The shells used for rowing perch crew members mere inches out of the water. It can be a little unsettling at first Hubbard told the crowd before turning them over to the club’s instructors. Not to worry, though.
“It’s not a dangerous sport,” Hubbard said. “You’re not going to flip the boat. If you do, we’ll fish you out.”
For the next two hours, the club’s coaches and club members put the rookies through their paces. Head coach Adam Stoermer taught newcomers the basics of the rowing stroke on a lakeside ergo meter. Assistants Sarah Arms and Pemberton then took them for a spin on the lake in groups of four, with members of the high school club in each boat for safety.
Stoermer is head coach of the team at the high school, with Arms onboard as his assistant.
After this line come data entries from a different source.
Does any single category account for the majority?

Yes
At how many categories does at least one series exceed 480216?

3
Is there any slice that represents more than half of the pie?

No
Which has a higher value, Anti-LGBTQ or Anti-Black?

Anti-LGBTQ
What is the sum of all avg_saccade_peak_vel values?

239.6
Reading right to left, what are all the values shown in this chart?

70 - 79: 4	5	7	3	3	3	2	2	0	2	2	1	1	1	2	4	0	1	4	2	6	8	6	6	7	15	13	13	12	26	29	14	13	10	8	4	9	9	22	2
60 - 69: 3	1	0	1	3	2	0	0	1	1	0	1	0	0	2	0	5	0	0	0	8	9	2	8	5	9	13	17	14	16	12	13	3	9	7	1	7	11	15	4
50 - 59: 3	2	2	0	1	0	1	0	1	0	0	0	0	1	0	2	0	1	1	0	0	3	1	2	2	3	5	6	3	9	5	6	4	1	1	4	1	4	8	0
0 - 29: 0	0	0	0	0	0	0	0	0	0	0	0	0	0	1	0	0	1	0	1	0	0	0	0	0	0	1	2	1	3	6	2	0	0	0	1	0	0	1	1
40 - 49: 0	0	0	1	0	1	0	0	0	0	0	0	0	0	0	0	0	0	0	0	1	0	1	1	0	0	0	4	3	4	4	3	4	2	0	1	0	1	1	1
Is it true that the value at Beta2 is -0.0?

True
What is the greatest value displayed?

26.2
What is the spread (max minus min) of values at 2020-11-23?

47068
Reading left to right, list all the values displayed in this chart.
Getting eight people to drive the boat through the water in unison is no easy task
“If you’re not in sync, it doesn’t go well,” Pemberton said.
Once that rhythm has been established, the results are apparent for all to see.
“The best part about it is the smiling,” Arms said. “(No.) 3 seat hasn’t stopped smiling. She’s been smiling since she got out here.”
Part of the appeal of rowing is its accessibility to people of all fitness levels, Pemberton said. Frost and Maryville Crew teammates Sarah Gilley and Shannon Fisher are part of one of the fastest growing sports on both the high school and college level. Each has tried other sports.
“(Rowing) was different,” Gilley said. “It wasn’t something everybody else was playing.”
Arms and Pemberton, both former Tennessee Lady Vols, have rowed at the highest levels of the sport, with Pemberton, a Florida native, considering a run at the U.S. national team and a possible Olympic bid. Others like club member Claire Poole are simply in it for the fun.
Poole, 56, has been with Smoky Mountain Rowing since its inception. She’s tried other sports through the years, she said, but nothing beats rowing.
“I would put this right at the top,” Poole said. “It’s a full-body workout. Almost anybody can learn to row.”
The club is backing that claim with a series of youth day camps over the next two months. Aimed at ages 12 and up, three beginner sessions are scheduled for June 22-26, July 13-17 and July 20-24. An advanced camp, for those with at least a year’s racing under the belts, is slated for July 27-31.
Smoky Mountain Rowing has come a long way in four years, Hubbard said. The club had only a single shell at its disposal its first season. Now, with competitive and recreational crews of all ages taking part, it looks, by all accounts, to be full speed ahead.